Extrait de page:
La crise énergétique est récurrente au Mali. Elle s’est amplifiée ces dernières années impactant négativement l’économie nationale. Les autorités actuelles se battent comme elles peuvent pour trouver des solutions. La société Énergie du Mali (EDM-SA) chargée de fournir l’électricité aux citoyens est totalement dans les tréfonds. Pourtant c’est sa gestion par des filles et fils du pays qui a créé cette situation catastrophique. Comment ont-ils fait pour conduire cette société publique dans le gouffre ?
En effet, depuis février 2023, les coupures d’électricité sont devenues récurrentes au Mali. Si au départ, elles ne duraient pas, aujourd’hui, elles ont dépassé l’entendement mettant ainsi des milliers et milliers de personnes au chômage. Face à la situation, l’État a identifié un certain nombre de causes dont la plus connue annoncée aux populations est le problème de carburant. Cependant, celui-ci est loin d’être le seul problème. Il n’est que l’une des conséquences de la très mauvaise gestion de la société EDM-SA par des personnes censées la faire évoluer. Dans leur gestion, celles-ci ont posé des actes qui jurent avec l’orthodoxie financière ainsi que le patriotisme et l’intégrité. De l’approbation des contrats d’achat d’énergie défavorables à la société à l’attribution de marchés au mépris de toute légalité en passant par des augmentations séquentielles et incohérentes de salaires, la liste de ces actes est longue.

Données extraites:
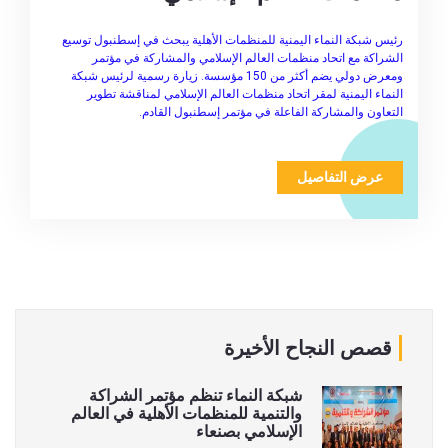
رئيس شبكة النماء اليمنية للمنظمات الأهلية يبحث في إسطنبول توسيع
الشراكة مع اتحاد منظمات العالم الإسلامي والمشاركة في مؤتمر
ومعرض دولي يضم أكثر من 150 مؤسسة. زيارة رسمية لرئيس شبكة
النماء اليمنية لمقر اتحاد منظمات العالم الإسلامي لمناقشة تطوير
التعاون والمشاركة الفاعلة في مؤتمر إسطنبول القادم.
عرض التفاصيل
قصص النجاح الأخيرة
شبكة النماء تنظم مؤتمر الشراكة
والتنمية للمنظمات الأهلية في العالم
الإسلامي بصنعاء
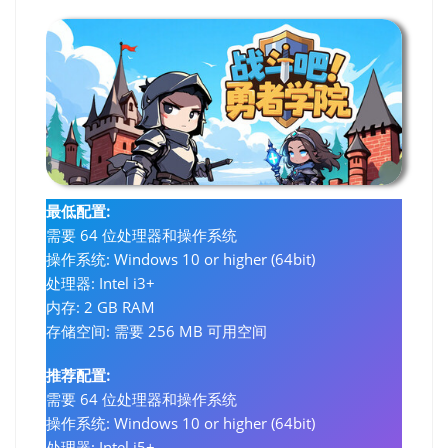
最低配置:
需要 64 位处理器和操作系统
操作系统: Windows 10 or higher (64bit)
处理器: Intel i3+
内存: 2 GB RAM
存储空间: 需要 256 MB 可用空间
推荐配置:
需要 64 位处理器和操作系统
操作系统: Windows 10 or higher (64bit)
处理器: Intel i5+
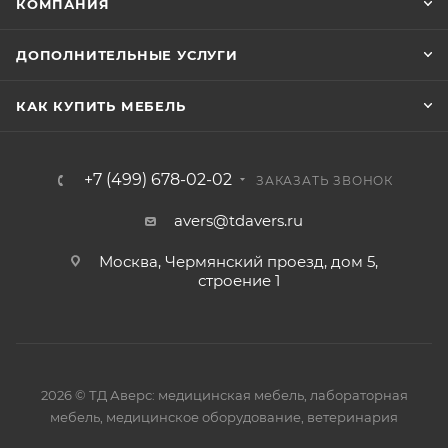
КОМПАНИЯ
ДОПОЛНИТЕЛЬНЫЕ УСЛУГИ
КАК КУПИТЬ МЕБЕЛЬ
+7 (499) 678-02-02
ЗАКАЗАТЬ ЗВОНОК
avers@tdavers.ru
Москва, Чермянский проезд, дом 5,
строение 1
2026 © ТД Аверс: медицинская мебель, лабораторная
мебель, медицинское оборудование, ветеринария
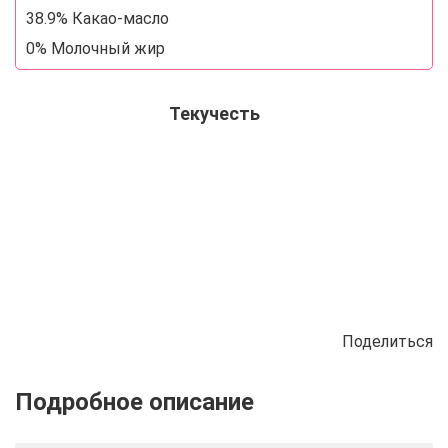
38.9% Какао-масло
0% Молочный жир
Текучесть
Поделиться
Описание
Отзывы
Рецепты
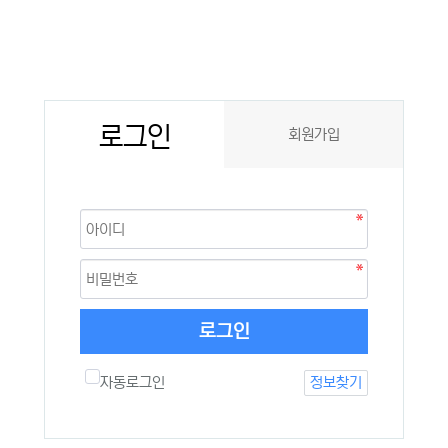
로그인
회원가입
로그인
자동로그인
정보찾기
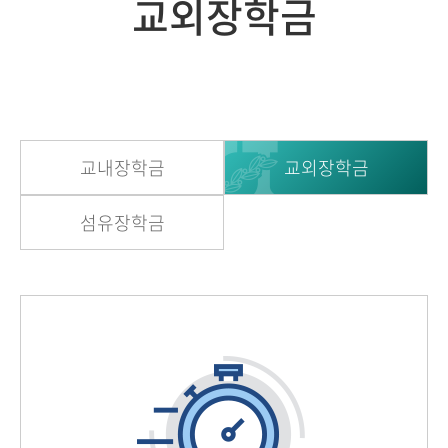
교외장학금
교내장학금
교외장학금
섬유장학금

Questions de lecture:
• A. Répondez aux questions suivantes à partir du texte sur la crise énergétique au Mali.
(i) Quelle société est chargée de fournir l’électricité aux citoyens ?
(ii) Depuis quand les coupures d’électricité sont-elles devenues récurrentes ?
(iii) Quelle est la cause la plus connue annoncée par l’État aux populations ?
• B. Indiquez si chacune des affirmations suivantes concorde avec le texte sur la crise énergétique au Mali, en citant les mots qui permettent de trancher.
(i) Les coupures d’électricité ont été longues dès le départ.
(ii) Le problème de carburant est la seule cause des coupures.
(iii) Les autorités actuelles cherchent des solutions.
• C. Résumez en deux phrases le texte sur la crise énergétique au Mali.

Liste des réponses:
• A.
(i) La société Énergie du Mali (EDM-SA).
(ii) Depuis février 2023.
(iii) Le problème de carburant.

• B.
(i) Non : « Si au départ, elles ne duraient pas ».
(ii) Non : « celui-ci est loin d’être le seul problème ».
(iii) Oui : « Les autorités actuelles se battent comme elles peuvent pour trouver des solutions ».

• C. La crise énergétique au Mali s’est amplifiée ces dernières années, et depuis février 2023 les coupures d’électricité récurrentes mettent des milliers de personnes au chômage. L’État met en avant le problème de carburant, mais le texte présente ce problème comme une conséquence de la très mauvaise gestion d’EDM-SA, marquée par des contrats d’achat d’énergie défavorables, des marchés attribués au mépris de la légalité et des augmentations de salaires incohérentes.